Spontaneous Emission in Nanophotonics

Abstract

In this thesis, we present semi-analytic theories of radiation noise in nanophotonic devices, which utilize new numerical software for solving light equations in nano-structures, combined with thermodynamic tools for including radiation noise. The first part of the thesis focuses on noise in lasers. Our formulation produces a formula for the width of the central spectral peaks (``the linewidth'') in single- and multimode lasers, as well as formulas for the sidepeaks, which arise due to relaxation oscillations. Our formulas contain almost all previously known effects and find new nonlinear and multimode corrections in complicated nanophotonic structures. We verify our theory with brute-force simulations of the semiclassical Maxwell--Bloch equations, augmented with random sources representing radiation noise. Moreover, we extend our theory of laser noise and include amplified spontaneous emission (ASE) near the lasing threshold. In the second part of the thesis, we discuss spontaneous emission at exceptional points (EPs)---exotic degeneracies in non-Hermitian systems.
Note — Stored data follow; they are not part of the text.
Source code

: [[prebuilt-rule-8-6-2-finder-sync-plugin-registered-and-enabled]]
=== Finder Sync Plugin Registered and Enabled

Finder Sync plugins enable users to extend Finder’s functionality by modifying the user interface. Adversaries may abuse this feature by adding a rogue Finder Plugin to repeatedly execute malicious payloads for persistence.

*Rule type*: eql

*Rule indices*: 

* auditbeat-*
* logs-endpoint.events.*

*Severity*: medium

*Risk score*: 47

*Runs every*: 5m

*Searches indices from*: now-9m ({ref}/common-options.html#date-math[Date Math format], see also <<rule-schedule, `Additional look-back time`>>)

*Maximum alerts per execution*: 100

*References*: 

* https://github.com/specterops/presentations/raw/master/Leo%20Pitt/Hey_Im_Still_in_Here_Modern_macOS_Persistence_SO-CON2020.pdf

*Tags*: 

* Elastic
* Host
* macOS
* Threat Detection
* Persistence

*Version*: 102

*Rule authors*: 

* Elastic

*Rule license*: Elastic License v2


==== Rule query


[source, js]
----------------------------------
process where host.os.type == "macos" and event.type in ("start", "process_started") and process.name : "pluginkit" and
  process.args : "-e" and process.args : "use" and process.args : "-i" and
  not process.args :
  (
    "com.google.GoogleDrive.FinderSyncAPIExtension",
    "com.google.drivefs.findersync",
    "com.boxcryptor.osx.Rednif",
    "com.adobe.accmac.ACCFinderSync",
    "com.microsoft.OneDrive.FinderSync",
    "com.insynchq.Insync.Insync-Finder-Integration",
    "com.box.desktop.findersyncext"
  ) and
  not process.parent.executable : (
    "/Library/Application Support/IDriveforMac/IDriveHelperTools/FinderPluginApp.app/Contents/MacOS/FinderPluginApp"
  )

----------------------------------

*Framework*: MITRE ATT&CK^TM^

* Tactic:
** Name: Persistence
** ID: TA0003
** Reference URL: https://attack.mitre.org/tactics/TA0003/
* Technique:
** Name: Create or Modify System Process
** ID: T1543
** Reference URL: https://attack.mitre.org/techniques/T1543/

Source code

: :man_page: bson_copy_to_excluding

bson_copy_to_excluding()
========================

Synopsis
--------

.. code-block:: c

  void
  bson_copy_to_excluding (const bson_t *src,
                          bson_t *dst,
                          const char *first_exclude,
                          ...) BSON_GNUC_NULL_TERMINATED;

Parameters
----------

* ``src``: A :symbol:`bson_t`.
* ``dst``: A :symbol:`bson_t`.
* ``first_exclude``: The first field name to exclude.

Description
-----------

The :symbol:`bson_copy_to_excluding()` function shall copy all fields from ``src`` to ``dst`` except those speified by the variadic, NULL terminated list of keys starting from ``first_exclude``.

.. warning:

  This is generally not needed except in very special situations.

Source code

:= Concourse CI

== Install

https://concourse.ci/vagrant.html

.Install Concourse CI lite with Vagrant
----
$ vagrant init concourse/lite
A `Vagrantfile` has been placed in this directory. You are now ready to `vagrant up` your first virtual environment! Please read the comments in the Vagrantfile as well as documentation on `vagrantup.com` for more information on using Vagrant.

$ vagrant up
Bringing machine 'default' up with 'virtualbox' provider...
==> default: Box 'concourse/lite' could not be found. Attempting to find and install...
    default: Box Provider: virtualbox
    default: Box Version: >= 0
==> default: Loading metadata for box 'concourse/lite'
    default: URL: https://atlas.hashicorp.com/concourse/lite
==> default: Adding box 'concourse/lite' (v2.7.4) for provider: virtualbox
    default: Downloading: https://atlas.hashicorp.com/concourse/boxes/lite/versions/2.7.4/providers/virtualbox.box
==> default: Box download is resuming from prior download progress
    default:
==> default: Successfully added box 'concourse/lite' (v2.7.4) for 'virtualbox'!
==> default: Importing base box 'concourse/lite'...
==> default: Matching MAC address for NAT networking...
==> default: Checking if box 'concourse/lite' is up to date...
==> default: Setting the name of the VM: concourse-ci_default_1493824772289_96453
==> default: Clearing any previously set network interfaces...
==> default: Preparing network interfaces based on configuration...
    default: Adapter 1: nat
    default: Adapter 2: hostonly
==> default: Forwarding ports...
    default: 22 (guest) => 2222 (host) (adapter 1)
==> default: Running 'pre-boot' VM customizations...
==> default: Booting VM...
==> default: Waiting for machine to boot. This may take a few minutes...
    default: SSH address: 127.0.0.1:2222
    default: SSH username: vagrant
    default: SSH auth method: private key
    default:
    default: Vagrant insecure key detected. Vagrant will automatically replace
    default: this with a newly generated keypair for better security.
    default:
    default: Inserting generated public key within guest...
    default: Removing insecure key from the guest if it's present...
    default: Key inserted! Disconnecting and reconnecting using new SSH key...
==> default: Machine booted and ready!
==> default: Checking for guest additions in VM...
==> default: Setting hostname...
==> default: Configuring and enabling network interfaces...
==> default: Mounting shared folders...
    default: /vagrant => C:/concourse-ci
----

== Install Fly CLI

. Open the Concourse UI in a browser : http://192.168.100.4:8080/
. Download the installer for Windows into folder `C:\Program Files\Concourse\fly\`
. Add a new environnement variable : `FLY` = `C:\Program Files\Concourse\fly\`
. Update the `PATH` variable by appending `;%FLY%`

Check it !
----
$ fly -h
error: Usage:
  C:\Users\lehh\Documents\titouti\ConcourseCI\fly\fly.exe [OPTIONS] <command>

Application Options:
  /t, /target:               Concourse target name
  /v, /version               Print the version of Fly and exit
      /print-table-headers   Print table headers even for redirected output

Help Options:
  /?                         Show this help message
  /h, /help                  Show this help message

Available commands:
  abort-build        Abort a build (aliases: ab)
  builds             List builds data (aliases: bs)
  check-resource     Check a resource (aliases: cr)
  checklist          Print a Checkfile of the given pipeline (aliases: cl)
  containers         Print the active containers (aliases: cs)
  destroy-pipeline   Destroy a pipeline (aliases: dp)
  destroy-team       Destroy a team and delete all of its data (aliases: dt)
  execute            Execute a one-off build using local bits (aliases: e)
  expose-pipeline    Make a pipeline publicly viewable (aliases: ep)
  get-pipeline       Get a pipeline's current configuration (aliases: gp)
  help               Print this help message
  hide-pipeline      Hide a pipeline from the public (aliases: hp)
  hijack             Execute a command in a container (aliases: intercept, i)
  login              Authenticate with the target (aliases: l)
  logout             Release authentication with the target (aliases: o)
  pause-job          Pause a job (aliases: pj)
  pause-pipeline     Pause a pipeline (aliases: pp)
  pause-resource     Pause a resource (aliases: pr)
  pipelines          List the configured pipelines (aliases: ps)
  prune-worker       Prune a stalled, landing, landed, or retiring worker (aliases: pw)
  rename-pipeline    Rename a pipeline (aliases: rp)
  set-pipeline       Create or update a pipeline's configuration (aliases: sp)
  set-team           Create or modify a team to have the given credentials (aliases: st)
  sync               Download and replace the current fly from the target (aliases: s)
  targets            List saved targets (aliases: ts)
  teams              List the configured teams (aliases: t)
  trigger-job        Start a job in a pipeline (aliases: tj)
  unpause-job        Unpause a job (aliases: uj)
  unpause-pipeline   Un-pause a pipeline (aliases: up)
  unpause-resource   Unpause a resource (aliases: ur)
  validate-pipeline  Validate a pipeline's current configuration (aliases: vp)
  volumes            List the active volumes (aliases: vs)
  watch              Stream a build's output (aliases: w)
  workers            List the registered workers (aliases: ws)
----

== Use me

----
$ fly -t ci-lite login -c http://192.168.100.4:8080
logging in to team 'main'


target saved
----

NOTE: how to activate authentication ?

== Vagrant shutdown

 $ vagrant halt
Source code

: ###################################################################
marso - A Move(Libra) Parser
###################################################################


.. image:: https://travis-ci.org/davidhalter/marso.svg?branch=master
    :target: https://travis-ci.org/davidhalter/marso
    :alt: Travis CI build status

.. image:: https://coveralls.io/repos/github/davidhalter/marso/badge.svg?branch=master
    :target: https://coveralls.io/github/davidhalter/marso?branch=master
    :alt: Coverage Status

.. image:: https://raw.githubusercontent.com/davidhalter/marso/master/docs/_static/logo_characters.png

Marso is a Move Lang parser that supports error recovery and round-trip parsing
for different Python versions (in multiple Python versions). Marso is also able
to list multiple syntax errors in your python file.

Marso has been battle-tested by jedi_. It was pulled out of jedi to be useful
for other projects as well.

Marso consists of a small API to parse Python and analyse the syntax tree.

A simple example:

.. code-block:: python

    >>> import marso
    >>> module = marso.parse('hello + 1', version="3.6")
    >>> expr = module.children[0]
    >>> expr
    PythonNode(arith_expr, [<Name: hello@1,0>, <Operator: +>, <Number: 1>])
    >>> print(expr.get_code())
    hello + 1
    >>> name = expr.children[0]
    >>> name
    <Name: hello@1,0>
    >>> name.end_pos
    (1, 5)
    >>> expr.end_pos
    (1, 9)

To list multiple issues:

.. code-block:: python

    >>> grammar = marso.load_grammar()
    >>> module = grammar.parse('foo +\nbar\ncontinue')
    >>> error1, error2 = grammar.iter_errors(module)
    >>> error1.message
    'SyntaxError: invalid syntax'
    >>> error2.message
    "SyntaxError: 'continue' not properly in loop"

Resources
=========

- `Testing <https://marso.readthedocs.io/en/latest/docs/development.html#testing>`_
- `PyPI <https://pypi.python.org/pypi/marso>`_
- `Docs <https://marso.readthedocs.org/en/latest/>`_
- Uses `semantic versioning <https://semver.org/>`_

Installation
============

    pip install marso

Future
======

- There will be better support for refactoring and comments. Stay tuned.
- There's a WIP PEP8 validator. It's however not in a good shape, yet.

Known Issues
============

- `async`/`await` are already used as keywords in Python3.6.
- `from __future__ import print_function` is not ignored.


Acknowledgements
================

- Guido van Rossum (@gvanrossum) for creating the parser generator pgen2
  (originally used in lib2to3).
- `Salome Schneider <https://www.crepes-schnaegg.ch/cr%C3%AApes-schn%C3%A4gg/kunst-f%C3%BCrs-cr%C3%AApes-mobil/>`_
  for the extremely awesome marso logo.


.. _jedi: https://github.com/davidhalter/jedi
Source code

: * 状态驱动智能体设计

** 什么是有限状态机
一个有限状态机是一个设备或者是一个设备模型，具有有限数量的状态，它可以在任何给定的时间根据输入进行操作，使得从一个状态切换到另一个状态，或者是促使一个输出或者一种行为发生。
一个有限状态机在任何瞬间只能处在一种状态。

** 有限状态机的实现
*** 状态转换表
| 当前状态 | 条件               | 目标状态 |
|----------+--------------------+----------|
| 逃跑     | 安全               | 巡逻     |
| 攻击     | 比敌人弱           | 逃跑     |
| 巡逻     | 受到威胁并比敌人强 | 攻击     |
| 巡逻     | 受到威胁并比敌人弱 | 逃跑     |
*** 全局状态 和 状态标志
Our theory extends beyond spontaneous emission to any light--matter interaction described by the local density of states (e.g., absorption, thermal emission, and nonlinear frequency conversion). Whereas traditional spontaneous-emission theories imply infinite enhancement factors at EPs, we derive finite bounds on the enhancement, proving maximum enhancement of 4 in passive systems with second-order EPs and significantly larger enhancements (exceeding 400x) in gain-aided and higher-order EP systems. Finally, we demonstrate an application of our theory to higher-harmonic generation in nonlinear media with EPs.